INSTRUCTIONS FOR THE TASK – Leave out the pictures and set down the rest of the listing below word for word.

DATA UNDER STUDY –
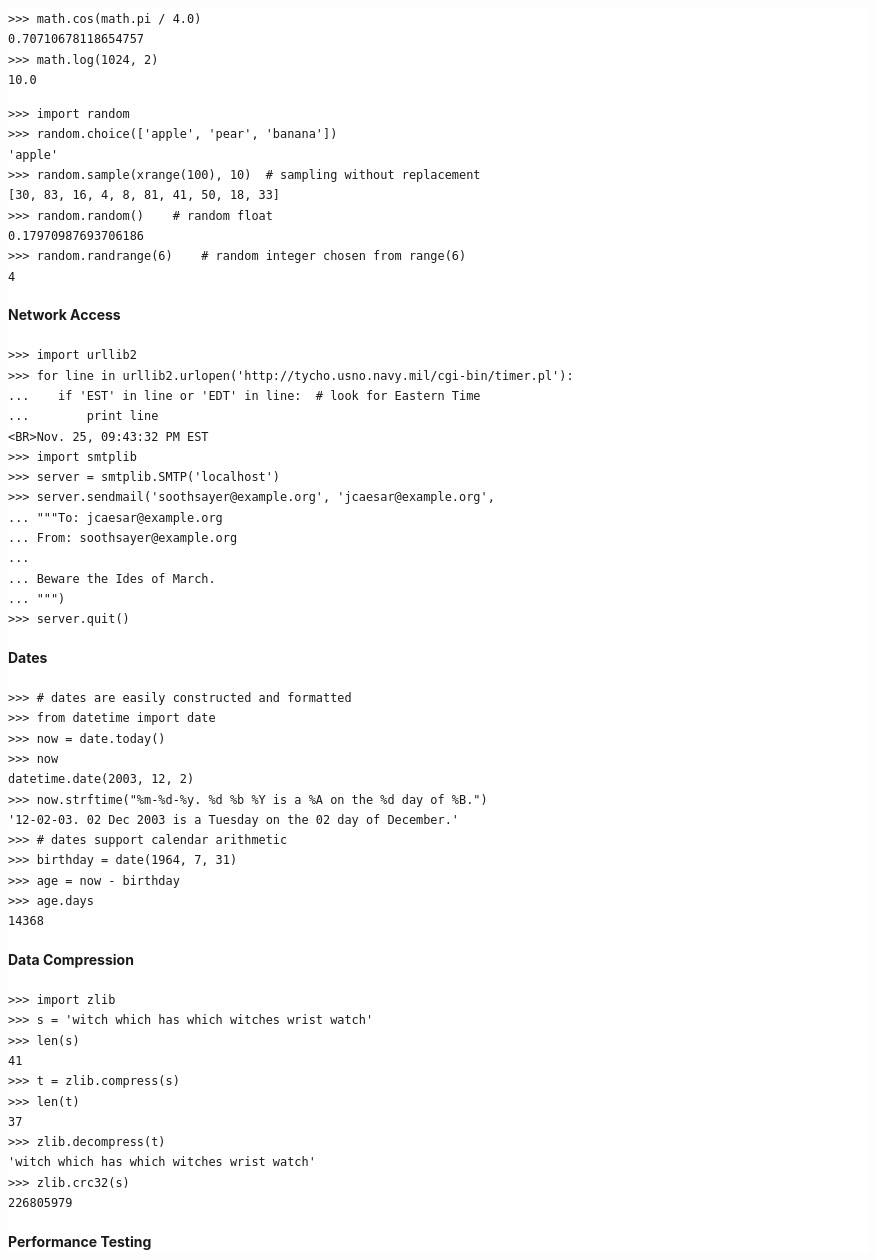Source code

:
 ```
>>> math.cos(math.pi / 4.0)
0.70710678118654757
>>> math.log(1024, 2)
10.0
```
```
>>> import random
>>> random.choice(['apple', 'pear', 'banana'])
'apple'
>>> random.sample(xrange(100), 10)  # sampling without replacement
[30, 83, 16, 4, 8, 81, 41, 50, 18, 33]
>>> random.random()    # random float
0.17970987693706186
>>> random.randrange(6)    # random integer chosen from range(6)
4
```
#### Network Access
```
>>> import urllib2
>>> for line in urllib2.urlopen('http://tycho.usno.navy.mil/cgi-bin/timer.pl'):
...    if 'EST' in line or 'EDT' in line:  # look for Eastern Time
...        print line
<BR>Nov. 25, 09:43:32 PM EST
>>> import smtplib
>>> server = smtplib.SMTP('localhost')
>>> server.sendmail('soothsayer@example.org', 'jcaesar@example.org',
... """To: jcaesar@example.org
... From: soothsayer@example.org
...
... Beware the Ides of March.
... """)
>>> server.quit()
```
#### Dates
```
>>> # dates are easily constructed and formatted
>>> from datetime import date
>>> now = date.today()
>>> now
datetime.date(2003, 12, 2)
>>> now.strftime("%m-%d-%y. %d %b %Y is a %A on the %d day of %B.")
'12-02-03. 02 Dec 2003 is a Tuesday on the 02 day of December.'
>>> # dates support calendar arithmetic
>>> birthday = date(1964, 7, 31)
>>> age = now - birthday
>>> age.days
14368
```
#### Data Compression
```
>>> import zlib
>>> s = 'witch which has which witches wrist watch'
>>> len(s)
41
>>> t = zlib.compress(s)
>>> len(t)
37
>>> zlib.decompress(t)
'witch which has which witches wrist watch'
>>> zlib.crc32(s)
226805979
```
#### Performance Testing
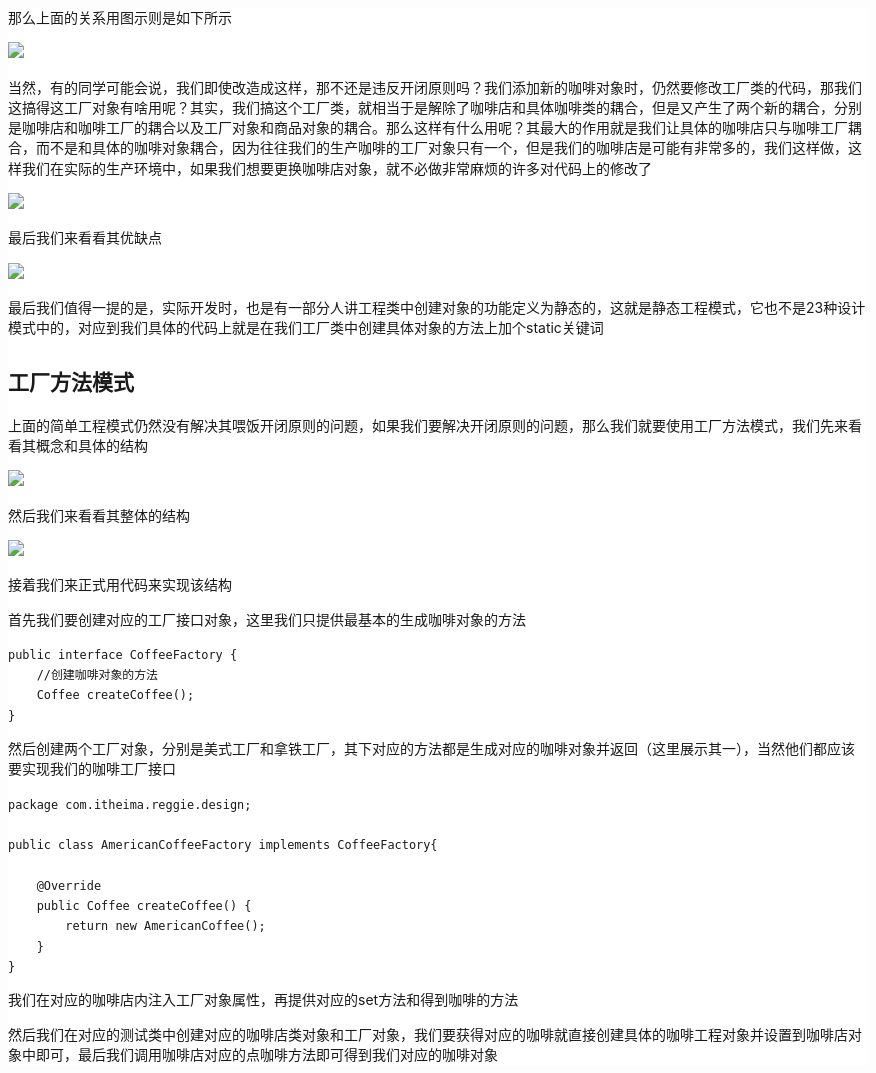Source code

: 那么上面的关系用图示则是如下所示

![](https://rolin-typora.oss-cn-guangzhou.aliyuncs.com/WEBRESOURCE62f8b4eee697e5d86c8f70bedfb0f3ab.png)

当然，有的同学可能会说，我们即使改造成这样，那不还是违反开闭原则吗？我们添加新的咖啡对象时，仍然要修改工厂类的代码，那我们这搞得这工厂对象有啥用呢？其实，我们搞这个工厂类，就相当于是解除了咖啡店和具体咖啡类的耦合，但是又产生了两个新的耦合，分别是咖啡店和咖啡工厂的耦合以及工厂对象和商品对象的耦合。那么这样有什么用呢？其最大的作用就是我们让具体的咖啡店只与咖啡工厂耦合，而不是和具体的咖啡对象耦合，因为往往我们的生产咖啡的工厂对象只有一个，但是我们的咖啡店是可能有非常多的，我们这样做，这样我们在实际的生产环境中，如果我们想要更换咖啡店对象，就不必做非常麻烦的许多对代码上的修改了

![](https://rolin-typora.oss-cn-guangzhou.aliyuncs.com/WEBRESOURCE005e2dde6abb8588dc0f19aa6c6c355e.png)

最后我们来看看其优缺点

![](https://rolin-typora.oss-cn-guangzhou.aliyuncs.com/WEBRESOURCE65fd06fe463b6e66ad7c11e708074c86.png)

最后我们值得一提的是，实际开发时，也是有一部分人讲工程类中创建对象的功能定义为静态的，这就是静态工程模式，它也不是23种设计模式中的，对应到我们具体的代码上就是在我们工厂类中创建具体对象的方法上加个static关键词

## 工厂方法模式

上面的简单工程模式仍然没有解决其喂饭开闭原则的问题，如果我们要解决开闭原则的问题，那么我们就要使用工厂方法模式，我们先来看看其概念和具体的结构

![](https://rolin-typora.oss-cn-guangzhou.aliyuncs.com/WEBRESOURCEa47eee5cc743b11ffe2414ef34bf49a9.png)

然后我们来看看其整体的结构

![](https://rolin-typora.oss-cn-guangzhou.aliyuncs.com/WEBRESOURCE2887739fcc58deb4ec10a9a4ed0563b7.png)

接着我们来正式用代码来实现该结构

首先我们要创建对应的工厂接口对象，这里我们只提供最基本的生成咖啡对象的方法

```
public interface CoffeeFactory {
    //创建咖啡对象的方法
    Coffee createCoffee();
}

```

然后创建两个工厂对象，分别是美式工厂和拿铁工厂，其下对应的方法都是生成对应的咖啡对象并返回（这里展示其一），当然他们都应该要实现我们的咖啡工厂接口

```
package com.itheima.reggie.design;

public class AmericanCoffeeFactory implements CoffeeFactory{

    @Override
    public Coffee createCoffee() {
        return new AmericanCoffee();
    }
}
```

我们在对应的咖啡店内注入工厂对象属性，再提供对应的set方法和得到咖啡的方法

然后我们在对应的测试类中创建对应的咖啡店类对象和工厂对象，我们要获得对应的咖啡就直接创建具体的咖啡工程对象并设置到咖啡店对象中即可，最后我们调用咖啡店对应的点咖啡方法即可得到我们对应的咖啡对象
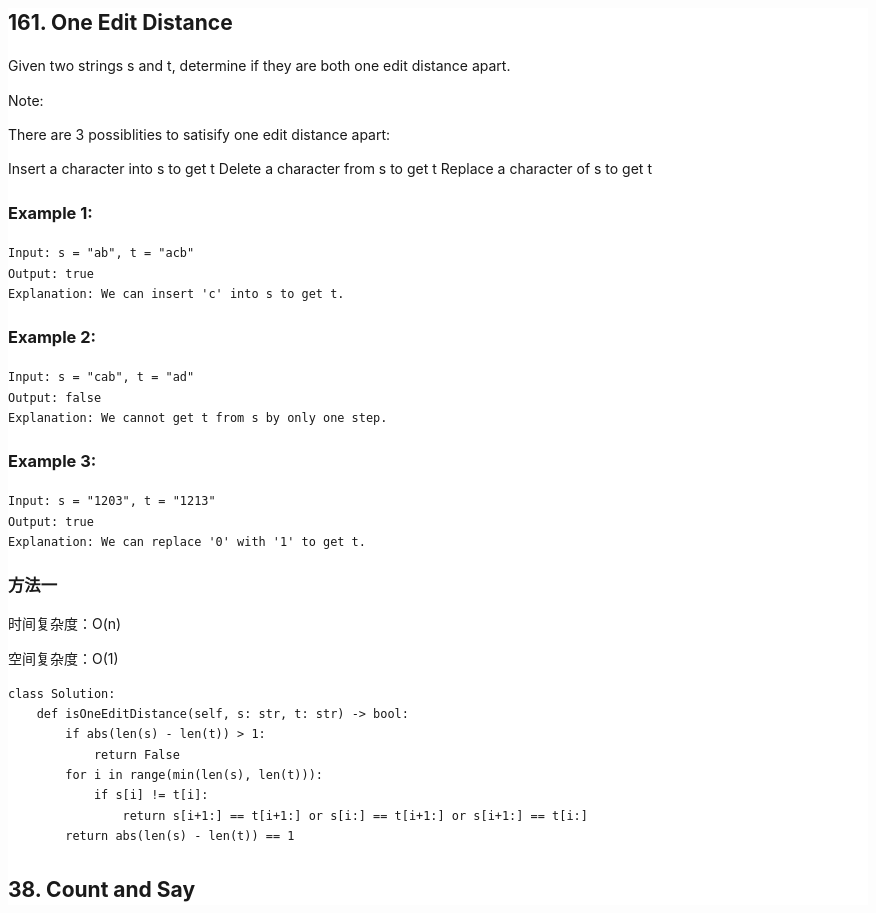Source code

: ## 161. One Edit Distance

Given two strings s and t, determine if they are both one edit distance apart.

Note: 

There are 3 possiblities to satisify one edit distance apart:

Insert a character into s to get t
Delete a character from s to get t
Replace a character of s to get t


### Example 1:
```
Input: s = "ab", t = "acb"
Output: true
Explanation: We can insert 'c' into s to get t.
```

### Example 2:
```
Input: s = "cab", t = "ad"
Output: false
Explanation: We cannot get t from s by only one step.
```

### Example 3:
```
Input: s = "1203", t = "1213"
Output: true
Explanation: We can replace '0' with '1' to get t.

```

### 方法一

时间复杂度：O(n)

空间复杂度：O(1)

```
class Solution:
    def isOneEditDistance(self, s: str, t: str) -> bool:
        if abs(len(s) - len(t)) > 1:
            return False
        for i in range(min(len(s), len(t))):
            if s[i] != t[i]:
                return s[i+1:] == t[i+1:] or s[i:] == t[i+1:] or s[i+1:] == t[i:]
        return abs(len(s) - len(t)) == 1
```

## 38. Count and Say
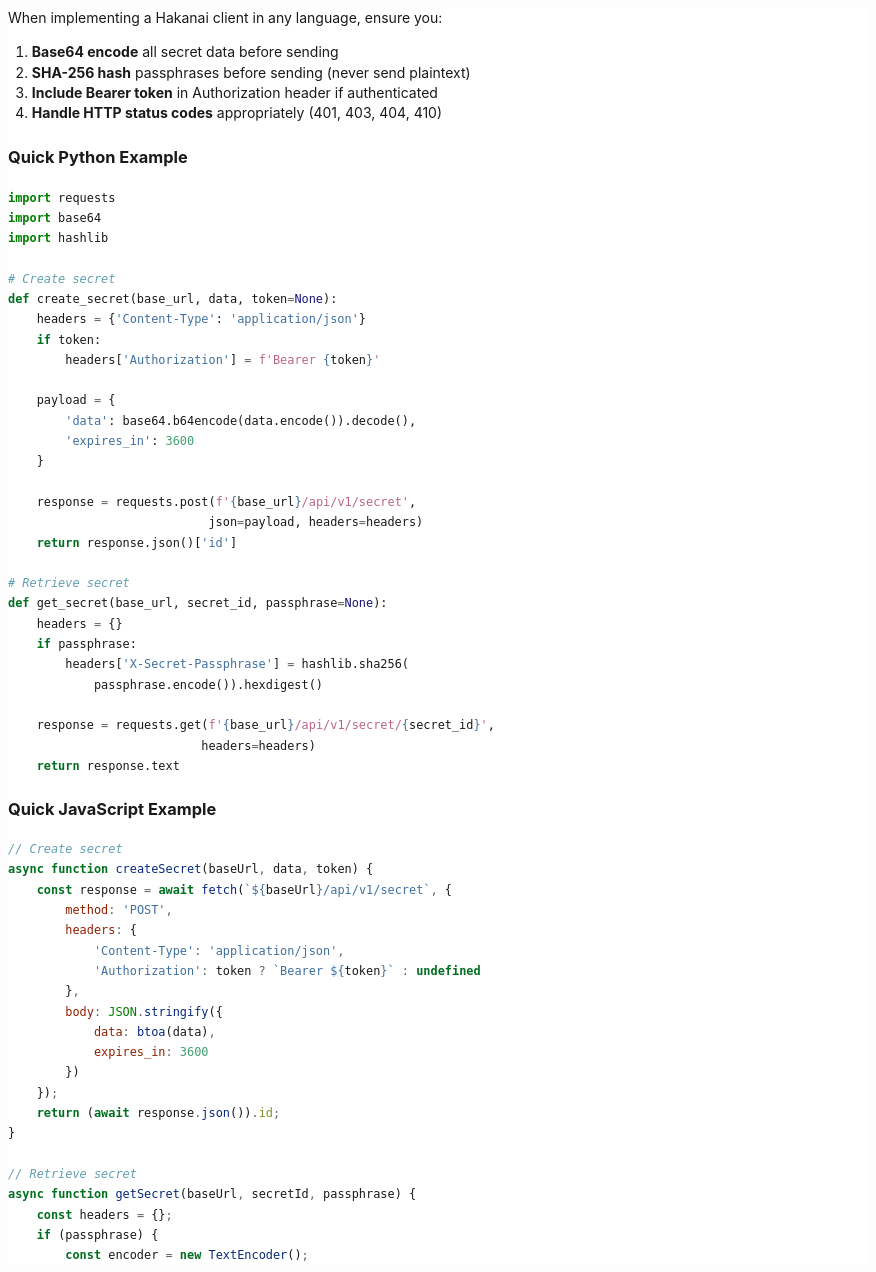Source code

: When implementing a Hakanai client in any language, ensure you:

1. **Base64 encode** all secret data before sending
2. **SHA-256 hash** passphrases before sending (never send plaintext)
3. **Include Bearer token** in Authorization header if authenticated
4. **Handle HTTP status codes** appropriately (401, 403, 404, 410)

### Quick Python Example

```python
import requests
import base64
import hashlib

# Create secret
def create_secret(base_url, data, token=None):
    headers = {'Content-Type': 'application/json'}
    if token:
        headers['Authorization'] = f'Bearer {token}'
    
    payload = {
        'data': base64.b64encode(data.encode()).decode(),
        'expires_in': 3600
    }
    
    response = requests.post(f'{base_url}/api/v1/secret', 
                            json=payload, headers=headers)
    return response.json()['id']

# Retrieve secret
def get_secret(base_url, secret_id, passphrase=None):
    headers = {}
    if passphrase:
        headers['X-Secret-Passphrase'] = hashlib.sha256(
            passphrase.encode()).hexdigest()
    
    response = requests.get(f'{base_url}/api/v1/secret/{secret_id}', 
                           headers=headers)
    return response.text
```

### Quick JavaScript Example

```javascript
// Create secret
async function createSecret(baseUrl, data, token) {
    const response = await fetch(`${baseUrl}/api/v1/secret`, {
        method: 'POST',
        headers: {
            'Content-Type': 'application/json',
            'Authorization': token ? `Bearer ${token}` : undefined
        },
        body: JSON.stringify({
            data: btoa(data),
            expires_in: 3600
        })
    });
    return (await response.json()).id;
}

// Retrieve secret  
async function getSecret(baseUrl, secretId, passphrase) {
    const headers = {};
    if (passphrase) {
        const encoder = new TextEncoder();
```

SOLUTION FOR THIS EXERCISE –
Source code

:
 ```
>>> math.cos(math.pi / 4.0)
0.70710678118654757
>>> math.log(1024, 2)
10.0
```
```
>>> import random
>>> random.choice(['apple', 'pear', 'banana'])
'apple'
>>> random.sample(xrange(100), 10)  # sampling without replacement
[30, 83, 16, 4, 8, 81, 41, 50, 18, 33]
>>> random.random()    # random float
0.17970987693706186
>>> random.randrange(6)    # random integer chosen from range(6)
4
```
#### Network Access
```
>>> import urllib2
>>> for line in urllib2.urlopen('http://tycho.usno.navy.mil/cgi-bin/timer.pl'):
...    if 'EST' in line or 'EDT' in line:  # look for Eastern Time
...        print line
<BR>Nov. 25, 09:43:32 PM EST
>>> import smtplib
>>> server = smtplib.SMTP('localhost')
>>> server.sendmail('soothsayer@example.org', 'jcaesar@example.org',
... """To: jcaesar@example.org
... From: soothsayer@example.org
...
... Beware the Ides of March.
... """)
>>> server.quit()
```
#### Dates
```
>>> # dates are easily constructed and formatted
>>> from datetime import date
>>> now = date.today()
>>> now
datetime.date(2003, 12, 2)
>>> now.strftime("%m-%d-%y. %d %b %Y is a %A on the %d day of %B.")
'12-02-03. 02 Dec 2003 is a Tuesday on the 02 day of December.'
>>> # dates support calendar arithmetic
>>> birthday = date(1964, 7, 31)
>>> age = now - birthday
>>> age.days
14368
```
#### Data Compression
```
>>> import zlib
>>> s = 'witch which has which witches wrist watch'
>>> len(s)
41
>>> t = zlib.compress(s)
>>> len(t)
37
>>> zlib.decompress(t)
'witch which has which witches wrist watch'
>>> zlib.crc32(s)
226805979
```
#### Performance Testing
Source code

: 那么上面的关系用图示则是如下所示

![](https://rolin-typora.oss-cn-guangzhou.aliyuncs.com/WEBRESOURCE62f8b4eee697e5d86c8f70bedfb0f3ab.png)

当然，有的同学可能会说，我们即使改造成这样，那不还是违反开闭原则吗？我们添加新的咖啡对象时，仍然要修改工厂类的代码，那我们这搞得这工厂对象有啥用呢？其实，我们搞这个工厂类，就相当于是解除了咖啡店和具体咖啡类的耦合，但是又产生了两个新的耦合，分别是咖啡店和咖啡工厂的耦合以及工厂对象和商品对象的耦合。那么这样有什么用呢？其最大的作用就是我们让具体的咖啡店只与咖啡工厂耦合，而不是和具体的咖啡对象耦合，因为往往我们的生产咖啡的工厂对象只有一个，但是我们的咖啡店是可能有非常多的，我们这样做，这样我们在实际的生产环境中，如果我们想要更换咖啡店对象，就不必做非常麻烦的许多对代码上的修改了

![](https://rolin-typora.oss-cn-guangzhou.aliyuncs.com/WEBRESOURCE005e2dde6abb8588dc0f19aa6c6c355e.png)

最后我们来看看其优缺点

![](https://rolin-typora.oss-cn-guangzhou.aliyuncs.com/WEBRESOURCE65fd06fe463b6e66ad7c11e708074c86.png)

最后我们值得一提的是，实际开发时，也是有一部分人讲工程类中创建对象的功能定义为静态的，这就是静态工程模式，它也不是23种设计模式中的，对应到我们具体的代码上就是在我们工厂类中创建具体对象的方法上加个static关键词

## 工厂方法模式

上面的简单工程模式仍然没有解决其喂饭开闭原则的问题，如果我们要解决开闭原则的问题，那么我们就要使用工厂方法模式，我们先来看看其概念和具体的结构

![](https://rolin-typora.oss-cn-guangzhou.aliyuncs.com/WEBRESOURCEa47eee5cc743b11ffe2414ef34bf49a9.png)

然后我们来看看其整体的结构

![](https://rolin-typora.oss-cn-guangzhou.aliyuncs.com/WEBRESOURCE2887739fcc58deb4ec10a9a4ed0563b7.png)

接着我们来正式用代码来实现该结构

首先我们要创建对应的工厂接口对象，这里我们只提供最基本的生成咖啡对象的方法

```
public interface CoffeeFactory {
    //创建咖啡对象的方法
    Coffee createCoffee();
}

```

然后创建两个工厂对象，分别是美式工厂和拿铁工厂，其下对应的方法都是生成对应的咖啡对象并返回（这里展示其一），当然他们都应该要实现我们的咖啡工厂接口

```
package com.itheima.reggie.design;

public class AmericanCoffeeFactory implements CoffeeFactory{

    @Override
    public Coffee createCoffee() {
        return new AmericanCoffee();
    }
}
```

我们在对应的咖啡店内注入工厂对象属性，再提供对应的set方法和得到咖啡的方法

然后我们在对应的测试类中创建对应的咖啡店类对象和工厂对象，我们要获得对应的咖啡就直接创建具体的咖啡工程对象并设置到咖啡店对象中即可，最后我们调用咖啡店对应的点咖啡方法即可得到我们对应的咖啡对象
Source code

: ## 161. One Edit Distance

Given two strings s and t, determine if they are both one edit distance apart.

Note: 

There are 3 possiblities to satisify one edit distance apart:

Insert a character into s to get t
Delete a character from s to get t
Replace a character of s to get t


### Example 1:
```
Input: s = "ab", t = "acb"
Output: true
Explanation: We can insert 'c' into s to get t.
```

### Example 2:
```
Input: s = "cab", t = "ad"
Output: false
Explanation: We cannot get t from s by only one step.
```

### Example 3:
```
Input: s = "1203", t = "1213"
Output: true
Explanation: We can replace '0' with '1' to get t.

```

### 方法一

时间复杂度：O(n)

空间复杂度：O(1)

```
class Solution:
    def isOneEditDistance(self, s: str, t: str) -> bool:
        if abs(len(s) - len(t)) > 1:
            return False
        for i in range(min(len(s), len(t))):
            if s[i] != t[i]:
                return s[i+1:] == t[i+1:] or s[i:] == t[i+1:] or s[i+1:] == t[i:]
        return abs(len(s) - len(t)) == 1
```

## 38. Count and Say
Source code

: When implementing a Hakanai client in any language, ensure you:

1. **Base64 encode** all secret data before sending
2. **SHA-256 hash** passphrases before sending (never send plaintext)
3. **Include Bearer token** in Authorization header if authenticated
4. **Handle HTTP status codes** appropriately (401, 403, 404, 410)

### Quick Python Example

```python
import requests
import base64
import hashlib

# Create secret
def create_secret(base_url, data, token=None):
    headers = {'Content-Type': 'application/json'}
    if token:
        headers['Authorization'] = f'Bearer {token}'
    
    payload = {
        'data': base64.b64encode(data.encode()).decode(),
        'expires_in': 3600
    }
    
    response = requests.post(f'{base_url}/api/v1/secret', 
                            json=payload, headers=headers)
    return response.json()['id']

# Retrieve secret
def get_secret(base_url, secret_id, passphrase=None):
    headers = {}
    if passphrase:
        headers['X-Secret-Passphrase'] = hashlib.sha256(
            passphrase.encode()).hexdigest()
    
    response = requests.get(f'{base_url}/api/v1/secret/{secret_id}', 
                           headers=headers)
    return response.text
```

### Quick JavaScript Example

```javascript
// Create secret
async function createSecret(baseUrl, data, token) {
    const response = await fetch(`${baseUrl}/api/v1/secret`, {
        method: 'POST',
        headers: {
            'Content-Type': 'application/json',
            'Authorization': token ? `Bearer ${token}` : undefined
        },
        body: JSON.stringify({
            data: btoa(data),
            expires_in: 3600
        })
    });
    return (await response.json()).id;
}

// Retrieve secret  
async function getSecret(baseUrl, secretId, passphrase) {
    const headers = {};
    if (passphrase) {
        const encoder = new TextEncoder();
```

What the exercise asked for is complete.